Escape was found to arise from individual, additive or synergistic mutations. All the variants showed impaired fitness and attenuation in cell culture and mice models. Although the resistant variants remained pathogenic in the mice, their moderate resistance to 4’-FlU could be overcome pharmacologically in vivo.

Oral administration of 4’-FlU at either the lowest (2 mg/kg) or elevated (10 mg/kg) dose was found to effectively overcome resistance, as indicated by the survival of the mice. The positive effect of 4’-FIU was also evidenced by reduced clinical signs and lower tissue virus burden.

Even for variants with the most robust resistance or residual pathogenicity, their transmission is compromised and/or easily controlled by the standard dose of 4’-FlU. In the ferret model, the 4’-FlU-treated variants (representing four adaptation lineages) showed impaired invasion of the lower respiratory tract, rendering them either transmission-incompetent or blocking their spread to untreated sentinels.
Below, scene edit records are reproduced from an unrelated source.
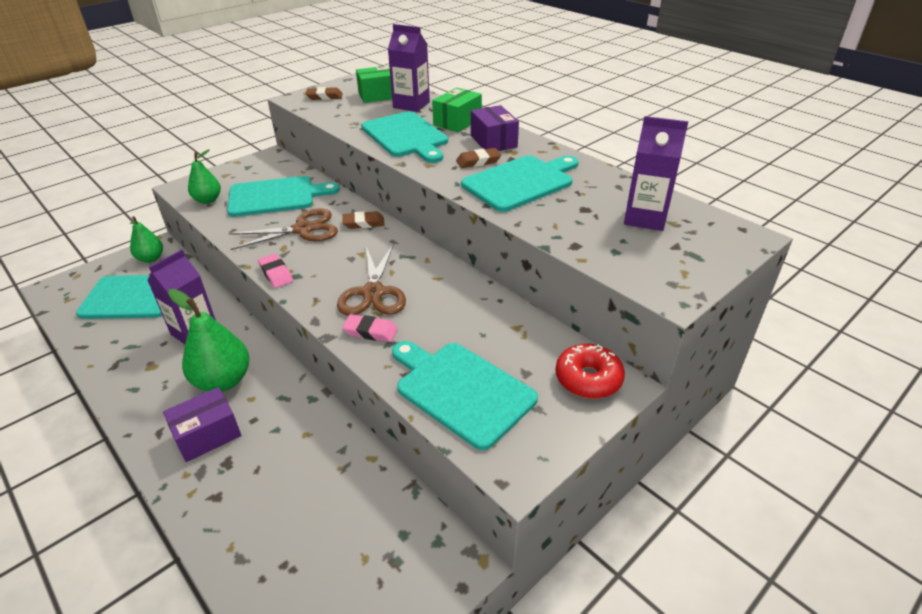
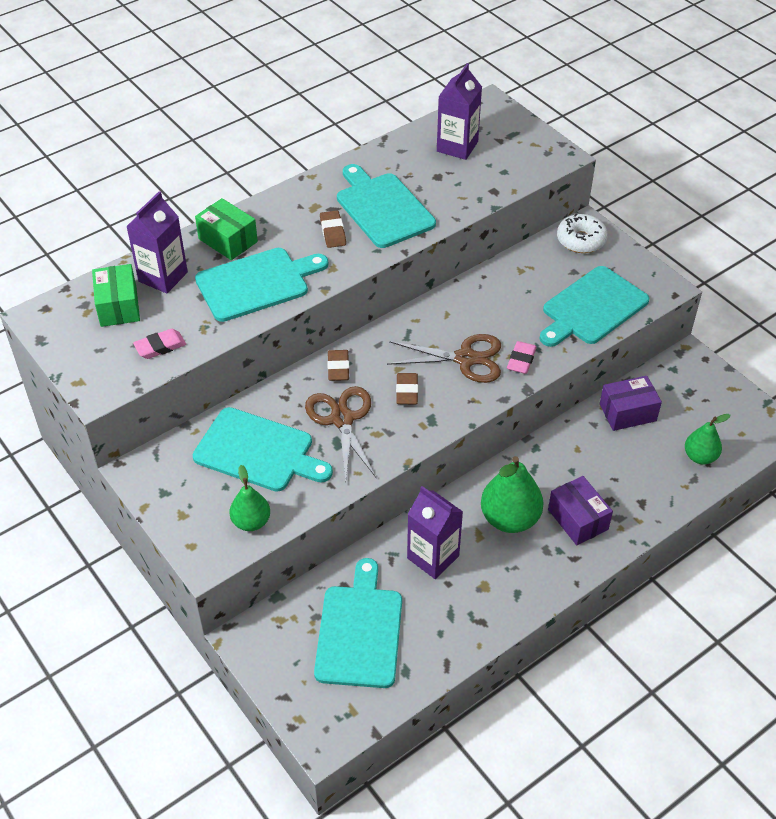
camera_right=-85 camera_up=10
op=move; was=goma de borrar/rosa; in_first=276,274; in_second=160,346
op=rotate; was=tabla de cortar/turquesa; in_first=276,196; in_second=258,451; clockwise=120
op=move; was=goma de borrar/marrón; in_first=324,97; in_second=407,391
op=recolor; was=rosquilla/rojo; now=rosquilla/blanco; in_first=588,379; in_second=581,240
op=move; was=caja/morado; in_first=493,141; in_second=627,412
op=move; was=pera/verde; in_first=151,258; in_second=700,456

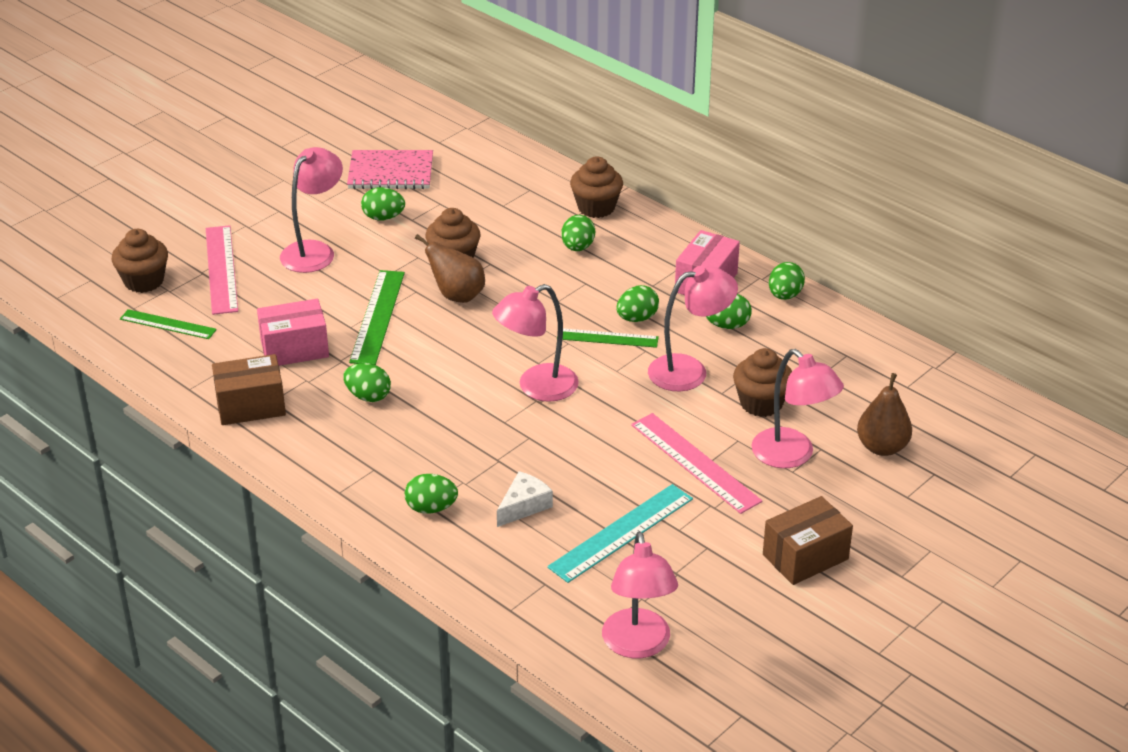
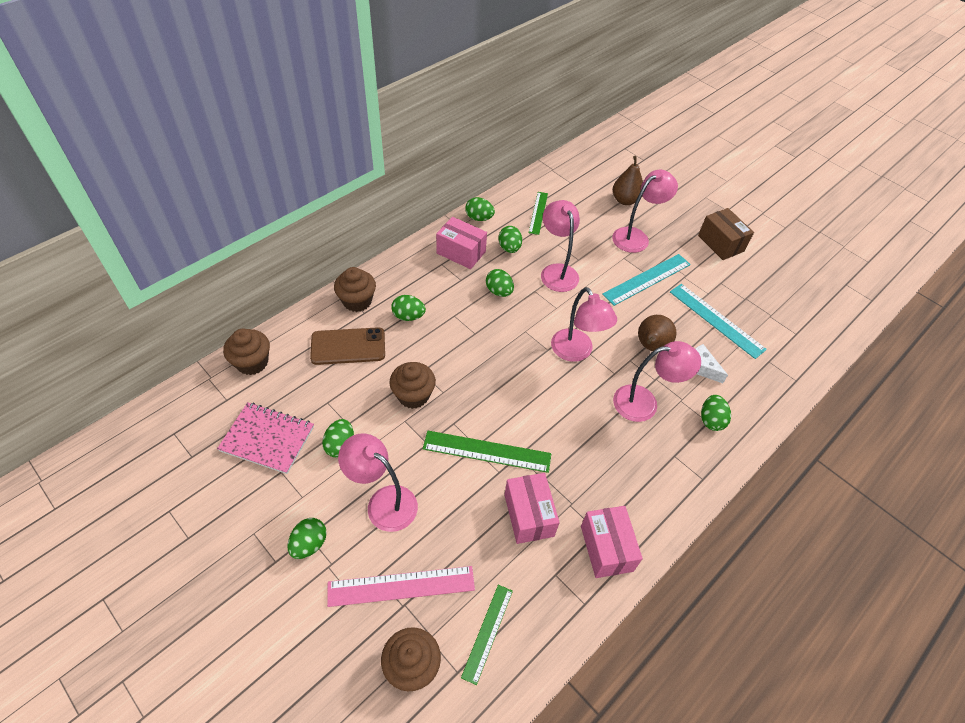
camera_right=-90 camera_up=15
op=rotate; was=cuaderno/rosa; in_first=390,172; in_second=267,439; clockwise=-75
op=move; was=magdalena/marrón; in_first=761,403; in_second=252,362
op=move; was=huevo/verde; in_first=368,396; in_second=309,544
op=insert; now=móvil/marrón; in_second=348,346
op=move; was=regla/verde; in_first=607,338; in_second=538,213
op=recolor; was=caja/marrón; now=caja/rosa; in_first=251,406; in_second=606,548
op=recolor; was=regla/rosa; now=regla/turquesa; in_first=695,462; in_second=647,279
op=move; was=lámpara/rosa; in_first=638,645; in_second=644,403
op=move; was=pera/marrón; in_first=457,296; in_second=651,346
The study's limitations include uncertainty about whether the observed 4’-FlU resistance profile, determined in various experimental systems, equally applies to the human host.

Conclusion

In conclusion, the present study elucidates mechanisms diminishing the susceptibility of the IAV polymerase complex to 4’-FIU. In mice and ferret models, it is shown that while escape from 4’-FlU is possible, it is associated with viral attenuation and diminished transmission competence.

Thus, 4’-FlU-resistant virus populations are found incapable of attaining clinical significance or enduring in circulation in real-world scenarios, highlighting the compound's sustained therapeutic potential. In the future, studies exploring the potential human application and dose levels of 4’-FIU could be conducted.